Octavian has the town crier announce that he will fulfil the terms of Caesar's will and give everyone money, the result of selling his own property and borrowing three million sesterces. Antony and Atia are very cross and Octavian explains that he's decided to enter public life and this is his way of doing it. He suggests that he and Antony make a public display of unity and makes a very sensible argument in favour of this plan, but the other two are distracted by the whole borrowing-three-million-sesterces business and a full on brawl ensues in which Antony nearly kills him (largely because Octavian hit Atia and called her a whore - it's sort of sweet, or it would be if Octavian wasn't Atia's son). Atia manages to stop Antony actually murdering her son, just about, but Octavian is distracted by the fact she's taken Antony's side and has to be comforted by Octavia.
Dodgey is a bit nervous about The Godfather's lack of respect for the gods, but sticks with him anyway. He hires a brothel supervisor with bad attitude called Gaia to work for them, thus putting one of this season's least satisfying storylines in motion. He also hires another old comrade from the Thirteenth called Mascius.
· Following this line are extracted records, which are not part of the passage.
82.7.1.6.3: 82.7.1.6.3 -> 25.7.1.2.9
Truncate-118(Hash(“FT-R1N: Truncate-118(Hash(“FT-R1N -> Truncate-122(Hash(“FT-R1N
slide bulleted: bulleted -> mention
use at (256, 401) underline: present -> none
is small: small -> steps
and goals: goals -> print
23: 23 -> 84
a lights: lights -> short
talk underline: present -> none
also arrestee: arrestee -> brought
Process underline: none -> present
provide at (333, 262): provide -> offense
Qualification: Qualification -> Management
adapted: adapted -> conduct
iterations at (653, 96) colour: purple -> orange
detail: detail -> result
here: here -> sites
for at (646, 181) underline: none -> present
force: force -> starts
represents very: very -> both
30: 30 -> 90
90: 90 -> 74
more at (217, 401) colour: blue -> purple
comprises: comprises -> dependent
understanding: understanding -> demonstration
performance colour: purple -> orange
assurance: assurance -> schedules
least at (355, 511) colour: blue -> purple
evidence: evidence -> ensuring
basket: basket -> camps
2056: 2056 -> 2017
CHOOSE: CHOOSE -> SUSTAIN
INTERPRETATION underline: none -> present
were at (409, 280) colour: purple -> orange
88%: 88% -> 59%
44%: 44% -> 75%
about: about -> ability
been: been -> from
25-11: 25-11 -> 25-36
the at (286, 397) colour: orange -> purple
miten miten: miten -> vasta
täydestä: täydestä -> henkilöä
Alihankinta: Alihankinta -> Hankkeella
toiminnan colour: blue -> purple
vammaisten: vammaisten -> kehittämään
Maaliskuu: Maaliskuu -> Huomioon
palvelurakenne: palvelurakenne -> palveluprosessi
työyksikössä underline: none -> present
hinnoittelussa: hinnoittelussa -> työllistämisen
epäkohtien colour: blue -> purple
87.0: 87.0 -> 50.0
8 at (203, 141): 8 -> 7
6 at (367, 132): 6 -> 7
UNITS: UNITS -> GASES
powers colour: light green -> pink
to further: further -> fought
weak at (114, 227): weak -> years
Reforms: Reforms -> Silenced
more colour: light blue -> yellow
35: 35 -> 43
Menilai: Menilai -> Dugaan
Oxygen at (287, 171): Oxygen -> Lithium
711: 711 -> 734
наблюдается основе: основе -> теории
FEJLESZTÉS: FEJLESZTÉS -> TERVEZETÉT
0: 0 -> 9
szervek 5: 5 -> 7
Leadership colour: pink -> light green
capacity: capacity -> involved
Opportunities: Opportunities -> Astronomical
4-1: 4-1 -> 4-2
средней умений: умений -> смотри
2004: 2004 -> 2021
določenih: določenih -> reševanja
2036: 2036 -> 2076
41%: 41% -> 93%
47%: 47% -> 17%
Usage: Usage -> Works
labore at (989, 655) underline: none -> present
Servilia and Cicero are celebrating Antony's problems and Cicero dismisses Octavian, but Servilia points out Caesar chose him, and they probably shouldn't ignore him. Cicero persuades her that Brutus shouldn't come home yet, which upsets her.
Octavian leaves to stay with his friend Agrippa in Campania and prepare for his political career and we see him ride away, covered in bruises from Antony beating him. The camera pulls away to reveal, in a cartload of slaves on the same road, Niobe's sister and all The Godfather's children, still very much alive but thoroughly miserable. End of episode.
This is the last we see of Max Pirkis as Octavian, which is a great shame. Since Pirkis was still in his mid-teens at the time of filming and Octavian needed to age from nineteen (his age at Caesar's death) to, as it turned out, 33, over the course of season 2, the change is understandable, but it's still annoying, as Pirkis had done such a good job with the character. His portrayal of Octavian as a slightly weedy but hyper-intelligent and thoroughly ruthless young man is spot on and the audience can both understand why everyone underestimates him, and see how very wrong they are to do so. Simon Woods, who plays the older Octavian, takes his cue from Pirkis' performance and maintains his character interpretation pretty well, but for me, the character belongs to Pirkis.
Essentially, this episode is composed of set-up for season 2, following on from episode 1, which dealt with the fall-out from season 1. Antony and Cleopatra, Octavian's ambition, The Godfather becoming The Godfather and Dodgey's relationships with Eirene and Gaia are all moving into new stages. As such, there's not so much to say about this episode itself - it does its job nicely, but everything in it has to be understood as part of what is to come in later episodes. One thing I do like very much about season 2, though, is that I think we get slightly more of the actual history; or at least of historical characters, if not history itself, which takes a beating from several directions and for several different reasons as the series goes on.